Jewell v. Aaron’s, Inc. is a wage and hour (overtime) case pending in federal court in the Northern District of Georgia. In these types of cases, an employee (on behalf of himself or herself, and seeking to represent a similarly situated group of other employees) primarily alleges that more than 40 hours were worked in a workweek, yet overtime compensation was not paid for those hours in excess of 40. One of the claims in Jewell is that the company automatically deducted 30 minutes from employees’ pay for a meal period, even though the employees did not always take the meal break.

The company argued that employees did take lunch breaks, and sought to develop proof of that by seeking discovery of postings that all plaintiffs made to various social media web sites during work hours (to show that employees were taking breaks when they made the posts). The company’s ability to defend these claims was particularly critical, since 1,700 individuals “opted in” to join the lawsuit, with 87 of them randomly selected to participate in whatever discovery would ultimately be permitted by the court.

Plaintiffs objected to the social media discovery requests as “unduly burdensome,” and estimated that searching each of the requested web sites and comparing the posts with each employee’s work schedules “could require anywhere from 1,323 hours to 26,462 hours, depending on the number of daily posts made by each opt-in plaintiff.”

(Records excerpted from a collection)
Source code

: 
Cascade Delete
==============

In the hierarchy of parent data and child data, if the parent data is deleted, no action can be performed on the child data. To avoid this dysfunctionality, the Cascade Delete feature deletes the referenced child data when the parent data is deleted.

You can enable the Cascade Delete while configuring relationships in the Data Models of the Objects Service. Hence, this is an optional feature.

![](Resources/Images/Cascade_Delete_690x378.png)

### The problem
Extend the passage on the Jewell v. Aaron's overtime case past its final sentence.

### Response
On July 19, 2013, the court denied the company’s request for the discovery. Recognizing that content from social media sites “may be subject to discovery,” the court found that the company’s identified benefit did not outweigh the burden. Indeed, the court’s rationale is consistent with denials in other cases we have highlighted in this blog, in that the company was found not to have made a sufficient showing (beyond speculation) that “the broad nature of material it seeks is reasonably calculated to lead to the discovery of admissible evidence.”

In other words, the court found that the burden on plaintiffs was outweighed by the company’s desire to get relevant information, when that desire was expressed only as a possibility or hope that relevant information may be found.

Employer Take Away: What should you as an employer take away from this development?   

When thinking about whether and when to seek social media-related discovery in your next lawsuit, consider two points:

            1.         Take as much discovery as you can through other means before seeking discovery of social media sites.

            2.         To reduce the likelihood that your ultimate request appears to be a fishing expedition, base your request for discovery of social media sites on a showing that the posts will lead to evidence directly tied to the prosecution or defense of the particular claims in your case.